On 11/10/2015 09:36 AM, Marek Polacek wrote:
While both C and C++ FEs are able to reject e.g.
int a[__SIZE_MAX__ / sizeof(int)];
they are accepting code such as
int (*a)[__SIZE_MAX__ / sizeof(int)];
As Joseph pointed out, any construction of a non-VLA type whose size is half or
more of the address space should receive a compile-time error.
Done by moving up the check for the size in bytes so that it checks check every
non-VLA complete array type constructed in the course of processing the
declarator. Since the C++ FE had the same problem, I've fixed it up there as
well. And that's why I had to twek dg-error of two C++ tests; if the size of
an array is considered invalid, we give an error message with word "unnamed".

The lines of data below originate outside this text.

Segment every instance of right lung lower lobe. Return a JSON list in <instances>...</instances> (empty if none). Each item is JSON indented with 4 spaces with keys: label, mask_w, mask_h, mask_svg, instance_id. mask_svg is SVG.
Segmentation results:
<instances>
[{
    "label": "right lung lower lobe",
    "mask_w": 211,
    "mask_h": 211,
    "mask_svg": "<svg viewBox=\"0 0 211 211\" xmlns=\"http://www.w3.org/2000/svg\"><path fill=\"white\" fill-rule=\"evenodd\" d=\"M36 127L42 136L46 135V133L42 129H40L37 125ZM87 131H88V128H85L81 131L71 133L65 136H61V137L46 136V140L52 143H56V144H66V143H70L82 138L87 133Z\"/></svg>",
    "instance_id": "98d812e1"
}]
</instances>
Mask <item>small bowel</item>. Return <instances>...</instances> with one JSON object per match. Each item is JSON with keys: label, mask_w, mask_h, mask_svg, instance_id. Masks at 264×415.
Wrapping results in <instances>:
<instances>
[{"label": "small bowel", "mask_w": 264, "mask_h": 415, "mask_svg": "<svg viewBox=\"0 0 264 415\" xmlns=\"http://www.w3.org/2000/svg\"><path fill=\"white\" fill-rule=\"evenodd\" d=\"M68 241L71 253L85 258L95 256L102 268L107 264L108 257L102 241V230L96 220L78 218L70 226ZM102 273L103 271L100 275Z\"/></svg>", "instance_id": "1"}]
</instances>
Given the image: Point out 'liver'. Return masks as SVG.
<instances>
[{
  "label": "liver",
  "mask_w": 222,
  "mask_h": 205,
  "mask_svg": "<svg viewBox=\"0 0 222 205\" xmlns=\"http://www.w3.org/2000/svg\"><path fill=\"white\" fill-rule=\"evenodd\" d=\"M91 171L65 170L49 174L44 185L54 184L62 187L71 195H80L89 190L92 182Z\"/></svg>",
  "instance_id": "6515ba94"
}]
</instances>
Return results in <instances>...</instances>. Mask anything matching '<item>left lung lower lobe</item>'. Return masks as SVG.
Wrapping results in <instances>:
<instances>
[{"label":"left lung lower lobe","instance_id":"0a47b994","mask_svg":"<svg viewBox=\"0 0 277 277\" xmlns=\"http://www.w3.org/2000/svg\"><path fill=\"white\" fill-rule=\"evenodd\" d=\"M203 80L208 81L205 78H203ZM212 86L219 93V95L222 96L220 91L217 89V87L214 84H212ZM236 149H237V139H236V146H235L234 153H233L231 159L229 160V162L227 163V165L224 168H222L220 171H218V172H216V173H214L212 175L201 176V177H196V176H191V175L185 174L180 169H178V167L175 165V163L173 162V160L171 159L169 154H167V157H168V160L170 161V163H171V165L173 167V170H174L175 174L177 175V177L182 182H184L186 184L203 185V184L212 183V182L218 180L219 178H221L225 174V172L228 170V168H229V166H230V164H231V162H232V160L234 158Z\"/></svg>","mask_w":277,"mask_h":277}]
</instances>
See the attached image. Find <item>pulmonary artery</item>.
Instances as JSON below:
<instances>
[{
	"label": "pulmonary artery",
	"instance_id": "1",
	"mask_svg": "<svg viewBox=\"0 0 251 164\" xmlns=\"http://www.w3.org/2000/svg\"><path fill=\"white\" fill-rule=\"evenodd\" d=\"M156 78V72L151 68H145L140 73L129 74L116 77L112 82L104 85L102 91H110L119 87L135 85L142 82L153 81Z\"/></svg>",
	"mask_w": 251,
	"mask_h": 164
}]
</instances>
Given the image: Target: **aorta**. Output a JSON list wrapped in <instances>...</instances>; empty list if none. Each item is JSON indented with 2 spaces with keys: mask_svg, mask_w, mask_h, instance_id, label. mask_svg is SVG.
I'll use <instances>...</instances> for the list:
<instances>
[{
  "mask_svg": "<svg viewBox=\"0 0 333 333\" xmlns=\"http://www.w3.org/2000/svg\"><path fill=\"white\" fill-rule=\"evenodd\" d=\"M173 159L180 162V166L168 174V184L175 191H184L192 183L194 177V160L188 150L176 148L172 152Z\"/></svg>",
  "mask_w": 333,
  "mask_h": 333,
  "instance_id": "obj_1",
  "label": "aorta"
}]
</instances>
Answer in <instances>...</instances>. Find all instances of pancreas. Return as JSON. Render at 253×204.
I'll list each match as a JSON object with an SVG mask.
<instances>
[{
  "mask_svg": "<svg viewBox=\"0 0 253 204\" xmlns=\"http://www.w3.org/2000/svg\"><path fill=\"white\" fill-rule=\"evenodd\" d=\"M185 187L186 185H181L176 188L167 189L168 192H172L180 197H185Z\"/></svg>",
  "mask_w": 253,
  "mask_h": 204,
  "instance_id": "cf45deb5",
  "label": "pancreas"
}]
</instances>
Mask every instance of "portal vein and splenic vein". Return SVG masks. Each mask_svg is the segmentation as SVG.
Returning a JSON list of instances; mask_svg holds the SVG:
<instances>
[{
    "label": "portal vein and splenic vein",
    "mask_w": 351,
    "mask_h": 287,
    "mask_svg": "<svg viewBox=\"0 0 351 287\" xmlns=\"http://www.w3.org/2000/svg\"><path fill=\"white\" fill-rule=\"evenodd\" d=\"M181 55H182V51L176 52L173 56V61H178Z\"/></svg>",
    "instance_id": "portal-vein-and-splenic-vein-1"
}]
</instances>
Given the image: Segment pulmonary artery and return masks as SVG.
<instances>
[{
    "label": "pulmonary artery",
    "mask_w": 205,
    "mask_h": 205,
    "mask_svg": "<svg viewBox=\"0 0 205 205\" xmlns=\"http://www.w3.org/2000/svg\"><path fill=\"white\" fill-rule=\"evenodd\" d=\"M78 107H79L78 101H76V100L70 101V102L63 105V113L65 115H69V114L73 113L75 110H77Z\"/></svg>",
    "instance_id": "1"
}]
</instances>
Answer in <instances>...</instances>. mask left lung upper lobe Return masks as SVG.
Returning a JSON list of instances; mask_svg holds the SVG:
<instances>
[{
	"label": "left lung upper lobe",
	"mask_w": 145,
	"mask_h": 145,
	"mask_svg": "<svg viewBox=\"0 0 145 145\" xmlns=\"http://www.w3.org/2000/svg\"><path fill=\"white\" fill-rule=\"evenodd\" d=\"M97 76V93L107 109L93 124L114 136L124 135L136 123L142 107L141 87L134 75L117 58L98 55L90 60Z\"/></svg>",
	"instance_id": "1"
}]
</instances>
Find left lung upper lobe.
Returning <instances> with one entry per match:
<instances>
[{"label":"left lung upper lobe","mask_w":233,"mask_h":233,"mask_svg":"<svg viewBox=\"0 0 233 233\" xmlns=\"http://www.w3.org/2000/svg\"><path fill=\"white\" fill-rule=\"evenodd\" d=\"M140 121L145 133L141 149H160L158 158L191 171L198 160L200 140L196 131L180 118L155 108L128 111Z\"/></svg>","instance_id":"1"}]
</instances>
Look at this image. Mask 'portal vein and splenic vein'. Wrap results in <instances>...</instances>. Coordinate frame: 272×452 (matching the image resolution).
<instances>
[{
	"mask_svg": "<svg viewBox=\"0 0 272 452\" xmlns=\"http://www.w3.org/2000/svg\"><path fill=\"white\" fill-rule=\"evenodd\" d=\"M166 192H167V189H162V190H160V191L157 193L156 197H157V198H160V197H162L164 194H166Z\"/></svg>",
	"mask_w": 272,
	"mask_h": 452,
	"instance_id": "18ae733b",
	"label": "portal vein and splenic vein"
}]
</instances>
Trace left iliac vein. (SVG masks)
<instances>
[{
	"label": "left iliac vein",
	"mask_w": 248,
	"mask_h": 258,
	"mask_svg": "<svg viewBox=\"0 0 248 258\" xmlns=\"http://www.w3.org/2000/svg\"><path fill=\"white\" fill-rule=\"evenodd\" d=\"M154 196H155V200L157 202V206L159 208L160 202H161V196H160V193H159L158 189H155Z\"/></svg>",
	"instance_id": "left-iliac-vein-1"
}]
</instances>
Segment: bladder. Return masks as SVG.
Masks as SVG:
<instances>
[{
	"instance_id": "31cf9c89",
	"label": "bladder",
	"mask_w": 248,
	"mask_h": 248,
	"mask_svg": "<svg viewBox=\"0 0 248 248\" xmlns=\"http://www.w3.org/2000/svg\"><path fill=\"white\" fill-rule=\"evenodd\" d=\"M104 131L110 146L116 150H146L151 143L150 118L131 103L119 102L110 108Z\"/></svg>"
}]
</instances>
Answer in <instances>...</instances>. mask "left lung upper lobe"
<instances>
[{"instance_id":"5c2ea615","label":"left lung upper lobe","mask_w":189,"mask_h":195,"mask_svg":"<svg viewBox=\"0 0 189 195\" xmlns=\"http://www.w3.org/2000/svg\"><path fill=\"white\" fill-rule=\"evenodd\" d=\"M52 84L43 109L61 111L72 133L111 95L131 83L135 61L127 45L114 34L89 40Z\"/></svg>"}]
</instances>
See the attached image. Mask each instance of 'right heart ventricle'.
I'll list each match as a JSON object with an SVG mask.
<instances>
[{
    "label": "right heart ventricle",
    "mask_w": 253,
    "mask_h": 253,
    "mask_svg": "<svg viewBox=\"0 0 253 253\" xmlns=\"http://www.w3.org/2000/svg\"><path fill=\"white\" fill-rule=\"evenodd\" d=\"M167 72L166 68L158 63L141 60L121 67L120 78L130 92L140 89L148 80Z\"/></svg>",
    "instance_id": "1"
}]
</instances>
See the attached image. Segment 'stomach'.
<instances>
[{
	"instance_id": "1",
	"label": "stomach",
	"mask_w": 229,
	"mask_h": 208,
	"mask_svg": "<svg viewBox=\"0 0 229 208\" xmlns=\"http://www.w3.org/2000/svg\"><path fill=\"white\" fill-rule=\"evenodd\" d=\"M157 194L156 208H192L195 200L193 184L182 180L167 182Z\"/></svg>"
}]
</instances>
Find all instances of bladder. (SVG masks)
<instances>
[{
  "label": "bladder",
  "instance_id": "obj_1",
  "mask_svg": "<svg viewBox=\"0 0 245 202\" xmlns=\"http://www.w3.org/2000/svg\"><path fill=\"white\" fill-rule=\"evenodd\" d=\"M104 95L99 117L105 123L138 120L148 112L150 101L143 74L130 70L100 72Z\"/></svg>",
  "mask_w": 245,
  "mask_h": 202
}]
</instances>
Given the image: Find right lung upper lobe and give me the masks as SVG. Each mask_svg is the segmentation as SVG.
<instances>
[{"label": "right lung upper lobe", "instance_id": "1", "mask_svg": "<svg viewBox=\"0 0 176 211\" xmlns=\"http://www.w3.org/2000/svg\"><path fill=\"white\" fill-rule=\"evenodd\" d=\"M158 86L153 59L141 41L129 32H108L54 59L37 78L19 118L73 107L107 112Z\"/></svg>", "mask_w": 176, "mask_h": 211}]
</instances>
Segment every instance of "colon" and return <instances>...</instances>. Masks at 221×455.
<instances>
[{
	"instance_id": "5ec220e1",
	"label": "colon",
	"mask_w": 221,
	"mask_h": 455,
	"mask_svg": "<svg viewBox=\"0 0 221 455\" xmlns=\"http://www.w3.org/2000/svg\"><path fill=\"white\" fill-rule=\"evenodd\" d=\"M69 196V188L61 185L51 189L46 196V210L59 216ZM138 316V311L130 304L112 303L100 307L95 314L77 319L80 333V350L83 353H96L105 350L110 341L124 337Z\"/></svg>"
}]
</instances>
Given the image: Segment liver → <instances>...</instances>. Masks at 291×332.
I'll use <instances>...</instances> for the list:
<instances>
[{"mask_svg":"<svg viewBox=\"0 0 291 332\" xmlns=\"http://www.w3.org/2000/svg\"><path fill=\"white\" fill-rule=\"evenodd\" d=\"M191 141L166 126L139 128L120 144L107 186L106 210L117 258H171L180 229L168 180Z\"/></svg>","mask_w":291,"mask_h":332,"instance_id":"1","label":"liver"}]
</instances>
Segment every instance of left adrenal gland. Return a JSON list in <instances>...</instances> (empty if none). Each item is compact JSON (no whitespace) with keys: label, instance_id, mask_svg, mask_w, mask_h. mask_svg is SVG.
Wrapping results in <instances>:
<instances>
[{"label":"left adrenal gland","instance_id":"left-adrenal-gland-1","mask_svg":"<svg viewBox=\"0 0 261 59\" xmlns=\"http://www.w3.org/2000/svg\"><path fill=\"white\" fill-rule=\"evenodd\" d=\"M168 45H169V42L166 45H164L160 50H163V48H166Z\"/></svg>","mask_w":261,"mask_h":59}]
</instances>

(I've removed the comment about crashing in tree_to_[su]hwi since that seems
to no longer be the case.)
Thanks for including me on this. I tested it with C++ references
to arrays (in addition to pointers) and it works correctly for
those as well (unsurprisingly). The only thing that bothers me
a bit is that the seemingly arbitrary inconsistency between
the diagnostics:
+ p = new char [1][MAX - 99]; // { dg-error "size of unnamed array" }
p = new char [1][MAX / 2]; // { dg-error "size of array" }
Would it be possible to make the message issued by the front ends
the same? I.e., either both "unnamed array" or both just "array?"